Text section =>
Bosnia has a complex system of governance which has at least three separate levels of police which operate independently of each other with no clear chain of command.

A Peaceful Evacuation

The migrants were due to go to Salakovac, near Mostar, some 100 kilometres south of Sarajevo. There, they were to be rehoused in a former refugee camp, set up after the 1990s Balkans wars which has been refashioned to take in around 300 people.

Peter Van Der Auweraert, who heads the Bosnia mission of the International Organization for Migrations (IOM), told AFP the migrants had complied peacefully with the Sarajevo evacuation order.

“There was no violence or incidents … people left voluntarily,” he said, indicating that the situation in the camp had been getting steadily worse. “The number of tents was growing, it was raining this week, the hygienic and health situation was really very bad.”

Government figures indicate 4,000 migrants have arrived in Bosnia this year, with between 80 and 150 people entering daily from Montenegro and Serbia this month. The IOM puts the figure at closer to 3,600, of whom 2,500 are still in the country.

The numbers are by no means comparable with the hundreds of thousands of people who took the so-called Balkans route in 2015 before it was closed in March 2016. But that route avoided Bosnia’s mountainous terrain.

Bosnia says it does not have the means to handle a major migrant crisis with its leaders calling for both financial and technical aid from the EU and the United Nations to handle the influx.

Croatian President Kolinda Grabar-Kitarovic pledged Friday that the neighbouring EU member state would do “everything to protect its border and prevent any attempts of illegal border crossings.” She offered help to Bosnia in tackling the issue.

Collected data
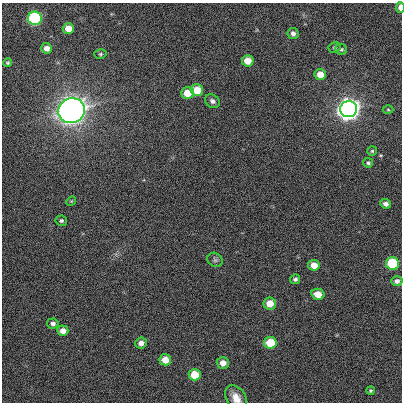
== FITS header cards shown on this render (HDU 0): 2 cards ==
NAXIS1  =                  400
NAXIS2  =                  400

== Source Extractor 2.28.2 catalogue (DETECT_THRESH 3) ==
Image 400 x 400 px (HDU 0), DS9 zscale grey, 1 PNG px = 1 image px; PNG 404 x 404 px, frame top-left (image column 1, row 400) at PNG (2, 3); each listed source drawn as its Kron ellipse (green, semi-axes under 4 px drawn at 4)
Background 7.90e-04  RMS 0.051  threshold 0.154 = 3 sigma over >= 5 px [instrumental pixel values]
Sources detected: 38; all 38 listed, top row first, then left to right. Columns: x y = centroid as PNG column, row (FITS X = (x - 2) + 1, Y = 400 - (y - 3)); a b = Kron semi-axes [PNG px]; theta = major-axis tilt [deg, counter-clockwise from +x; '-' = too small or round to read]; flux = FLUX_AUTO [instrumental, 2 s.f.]
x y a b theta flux
400 7 5 3 - 20
35 18 7 6 - 380
68 29 5 5 - 40
293 34 6 5 - 13
334 47 6 5 - 5.9
47 48 5 5 - 20
341 49 6 5 - 6.8
100 54 6 5 - 5.4
248 61 6 5 - 45
8 63 4 4 - 4.5
320 75 6 5 - 40
197 90 6 6 - 64
187 93 6 6 - 61
212 101 8 6 -36 12
349 109 8 8 - 2700
388 110 5 3 - 3.8
72 111 13 12 - 3000
372 151 5 5 - 5
368 163 5 4 - 6.3
71 201 5 4 - 4
385 204 6 5 - 12
61 221 5 5 - 6.2
215 260 8 6 -37 9
392 263 6 6 - 170
314 265 6 5 - 38
295 279 5 4 - 8.4
397 281 6 5 - 13
318 294 6 5 - 43
270 303 6 6 - 49
53 323 6 5 - 12
63 331 5 5 - 23
141 343 6 5 - 20
270 343 6 6 - 97
165 360 6 5 - 49
223 363 6 5 - 28
195 375 6 5 - 74
371 390 4 4 - 4.5
236 398 14 9 -56 38
At the frame edge (FLAGS 8, measured only in part): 2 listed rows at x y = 400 7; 236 398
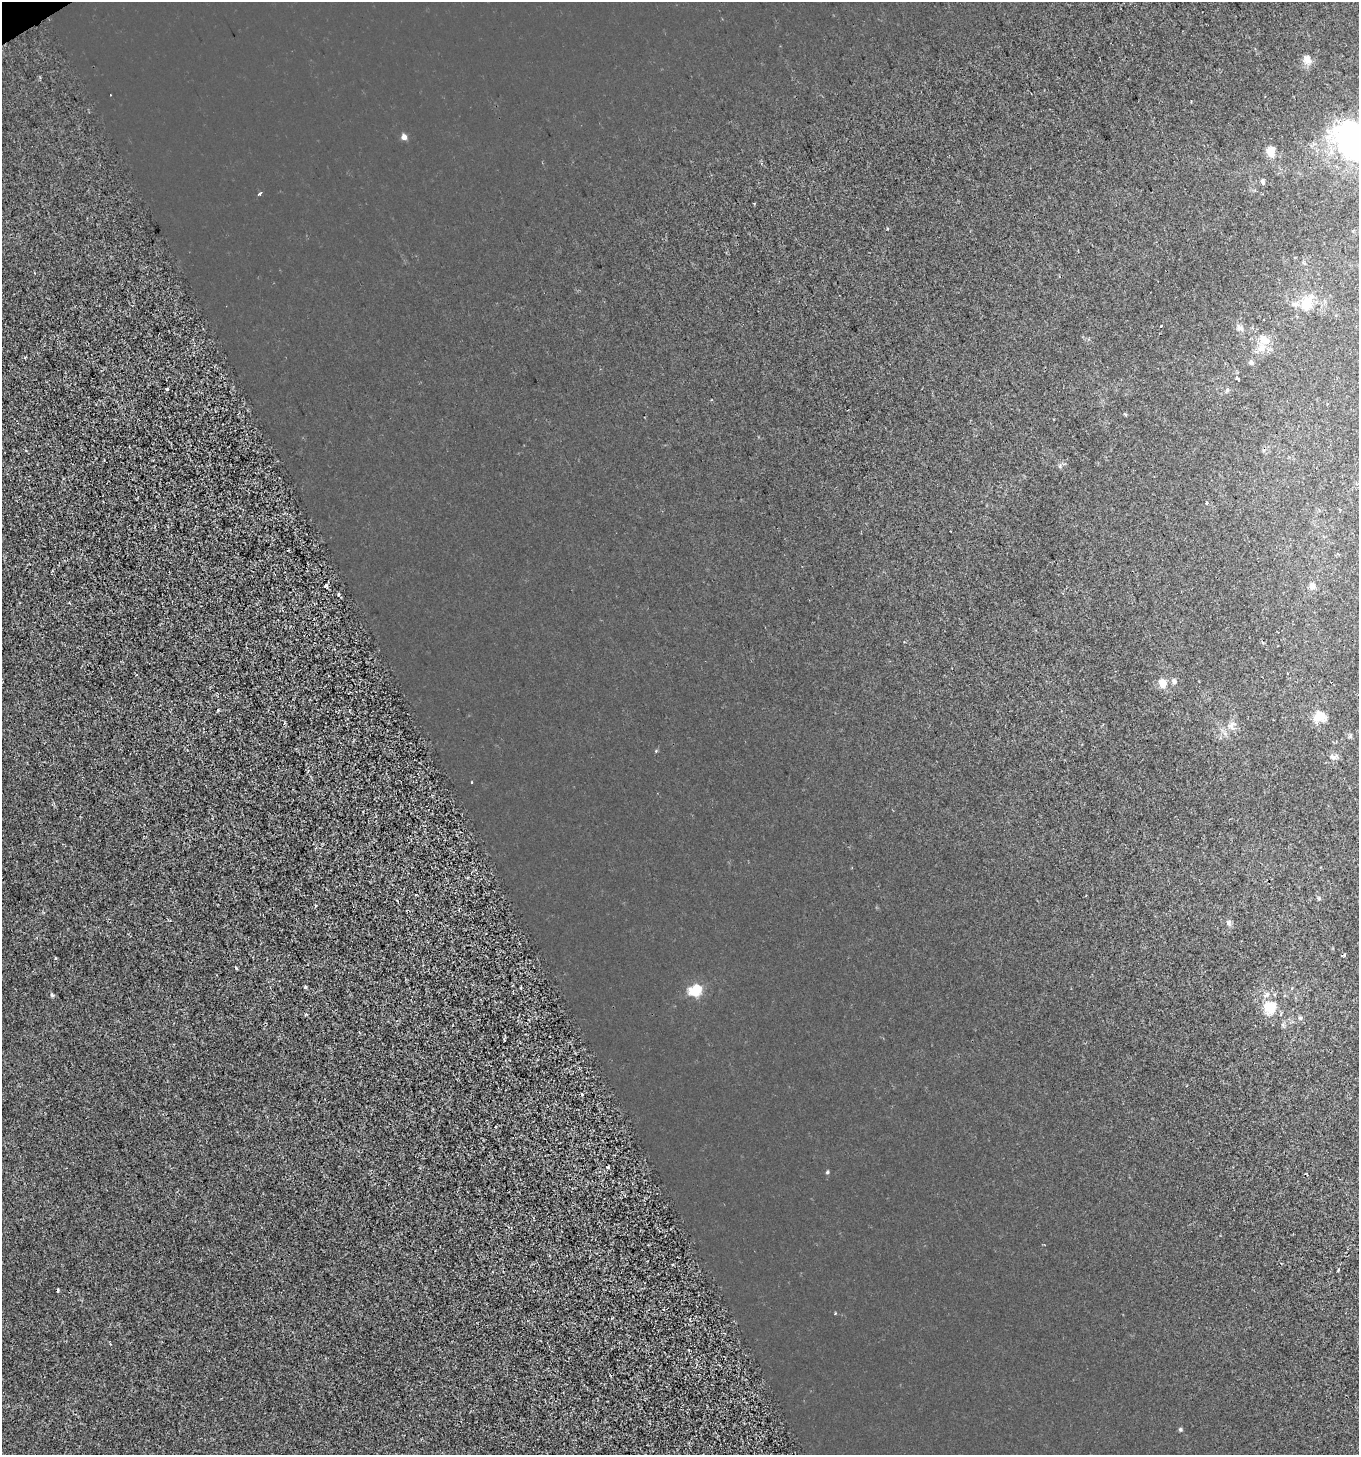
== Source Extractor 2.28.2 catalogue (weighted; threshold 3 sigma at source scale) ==
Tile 11 of 4 x 4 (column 3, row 3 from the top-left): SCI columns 2832-4188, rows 1463-2915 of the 5720 x 5827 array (HDU 1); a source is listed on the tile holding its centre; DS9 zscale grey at full resolution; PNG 1361 x 1457 px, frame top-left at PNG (2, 2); no overlay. Shown black and unused: <1% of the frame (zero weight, under 2 of 3 exposures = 1% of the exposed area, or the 3 px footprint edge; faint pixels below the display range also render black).
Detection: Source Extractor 2.28.2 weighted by HDU 2 'WHT'; one run over the whole footprint, this tile lists its part. Background 1.24e-04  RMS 0.0048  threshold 0.0217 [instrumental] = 3 sigma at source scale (4.5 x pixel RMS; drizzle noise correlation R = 1.50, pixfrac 1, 0.0396/0.0396 arcsec/px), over >= 5 px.
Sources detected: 43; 1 inside a brighter object's white glare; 5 cosmic-ray / hot-pixel residue — not listed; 1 inside a brighter listed object's ellipse — not listed separately; the other 36 listed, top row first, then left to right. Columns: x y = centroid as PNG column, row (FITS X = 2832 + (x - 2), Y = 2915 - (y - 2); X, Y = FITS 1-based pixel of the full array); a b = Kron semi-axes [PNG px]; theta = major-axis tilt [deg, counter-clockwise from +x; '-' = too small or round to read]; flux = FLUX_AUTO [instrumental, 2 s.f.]
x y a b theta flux
1307 59 12 8 -70 2.7
1348 132 34 25 59 50
404 137 5 5 - 1.8
1271 152 11 9 -85 4.6
1262 182 7 5 -72 0.82
259 194 4 3 - 2.2
1307 303 20 14 63 8.7
1240 328 10 7 -30 1.5
1264 340 14 9 -40 5
1251 362 6 5 - 0.84
1237 378 4 3 - 5.1
167 389 3 3 - 0.97
1207 503 3 3 - 0.62
325 586 4 3 - 1.3
1312 586 8 7 - 2
338 594 4 4 - 0.68
1287 673 3 2 - 0.33
1174 681 6 6 - 1.2
1162 683 12 9 -83 3.2
218 710 3 2 - 0.53
1320 716 14 13 - 5.9
1231 726 11 6 -80 2.1
1333 757 10 6 -1 1.6
1228 923 8 5 83 1.1
1345 955 5 3 - 0.68
236 968 3 3 - 1.4
305 987 3 3 - 0.79
695 990 6 5 - 29
52 995 4 4 - 0.68
1270 1008 19 17 -80 9.3
305 1014 4 3 - 0.62
1300 1018 6 5 - 0.77
607 1167 5 3 - 0.45
827 1172 4 4 - 0.49
1338 1270 4 2 - 0.45
1180 1429 5 4 - 0.62
Isophote crosses this tile's border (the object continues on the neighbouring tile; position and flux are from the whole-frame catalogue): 1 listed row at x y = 1348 132
Unlisted compact peaks at least as high as the median listed source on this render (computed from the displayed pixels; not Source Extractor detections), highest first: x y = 55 958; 612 1318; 1319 898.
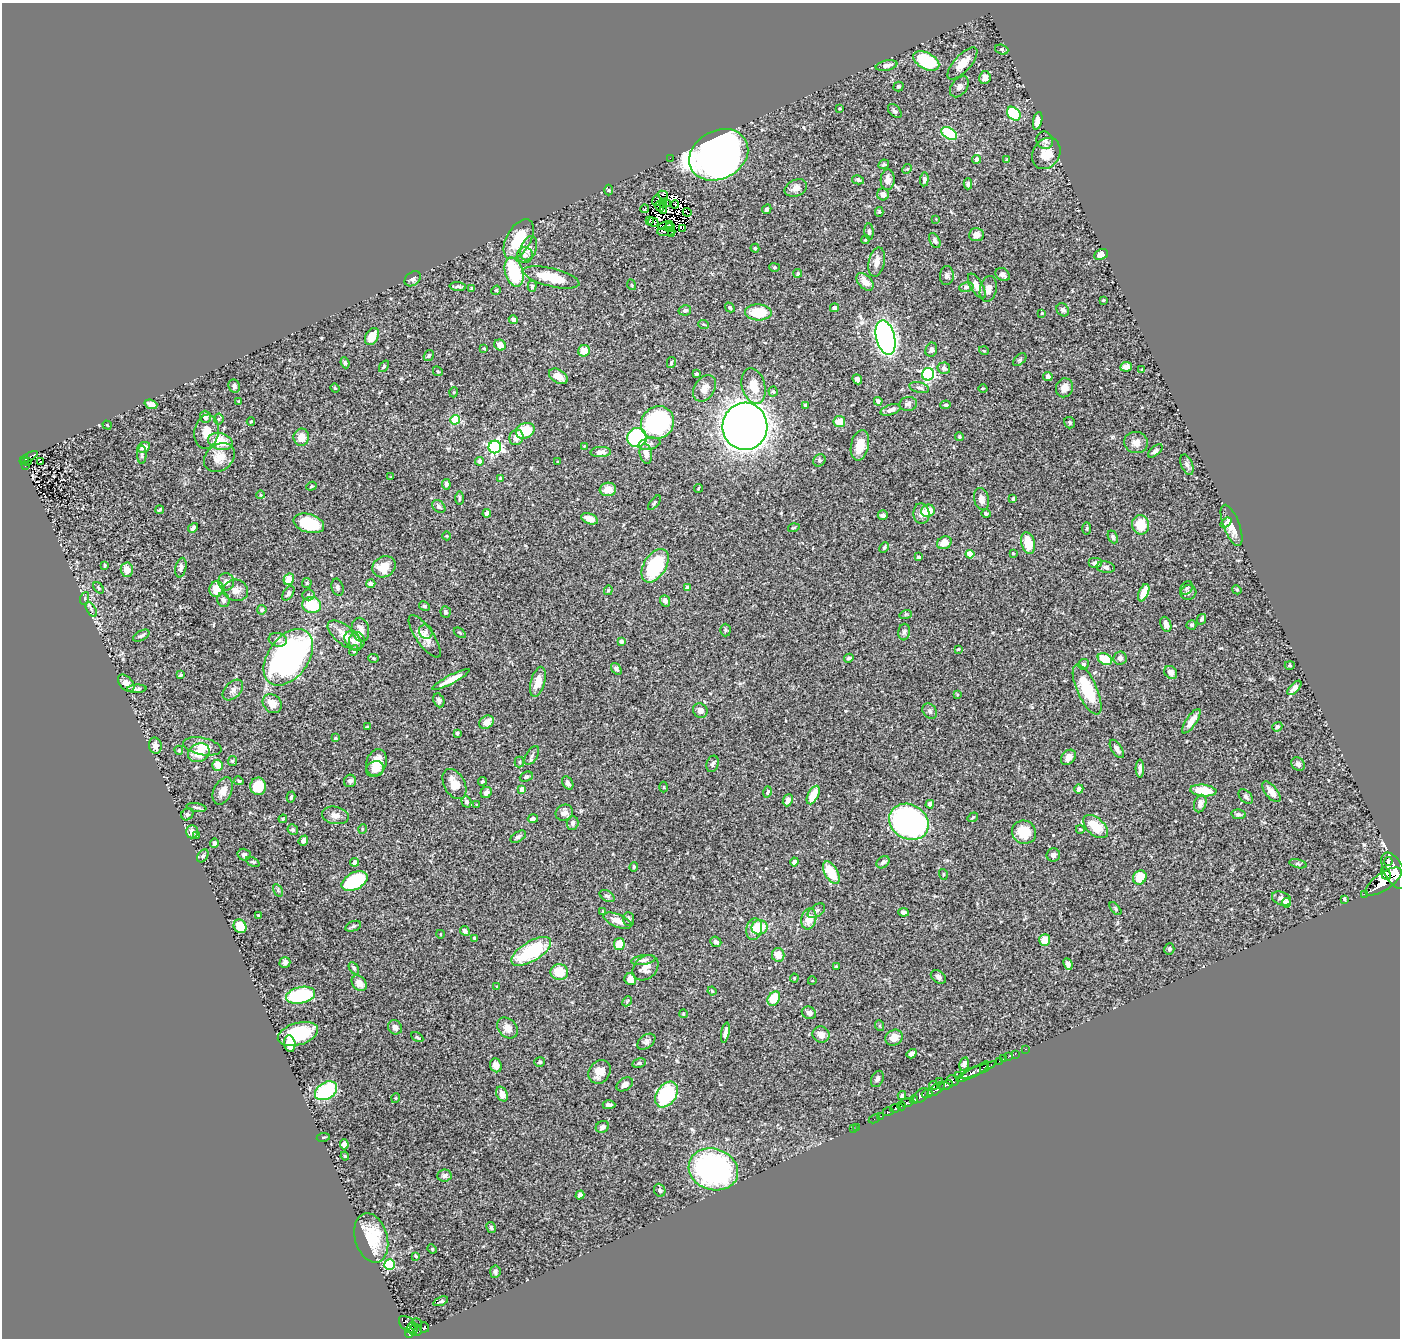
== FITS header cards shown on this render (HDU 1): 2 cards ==
NAXIS1  =                 1398
NAXIS2  =                 1336

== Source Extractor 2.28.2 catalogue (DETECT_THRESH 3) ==
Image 1398 x 1336 px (HDU 1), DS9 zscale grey, 1 PNG px = 1 image px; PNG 1402 x 1340 px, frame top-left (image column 1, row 1336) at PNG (2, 3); each listed source drawn as its Kron ellipse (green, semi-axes under 4 px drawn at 4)
Background 0.468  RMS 0.022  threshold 0.0665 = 3 sigma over >= 5 px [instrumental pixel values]
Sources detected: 461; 4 with non-positive FLUX_AUTO (blend fragments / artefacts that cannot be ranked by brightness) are neither listed nor drawn; the other 457 listed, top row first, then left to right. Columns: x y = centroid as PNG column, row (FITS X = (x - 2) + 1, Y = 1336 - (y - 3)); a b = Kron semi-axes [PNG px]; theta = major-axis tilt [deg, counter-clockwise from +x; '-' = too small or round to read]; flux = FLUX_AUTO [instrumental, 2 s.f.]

To be done =>
A: Recast the paragraph of the Bosnia migration report beginning "Government figures indicate" as a bulleted list that preserves its main figures.
B: Summarize the Bosnia migration report in two sentences.

Per-task answers =>
A:
- Government figures: 4,000 migrants have arrived in Bosnia this year.
- This month, between 80 and 150 people have entered daily from Montenegro and Serbia.
- IOM estimate: closer to 3,600 arrivals, of whom 2,500 are still in the country.

B: According to the head of the IOM's Bosnia mission, migrants complied peacefully with a Sarajevo evacuation order and were due to be rehoused in a refashioned former refugee camp at Salakovac, near Mostar. Government figures put this year's arrivals at 4,000 and the IOM at closer to 3,600, and Bosnia says it lacks the means to handle a major migrant crisis, with its leaders calling for financial and technical aid from the EU and the United Nations.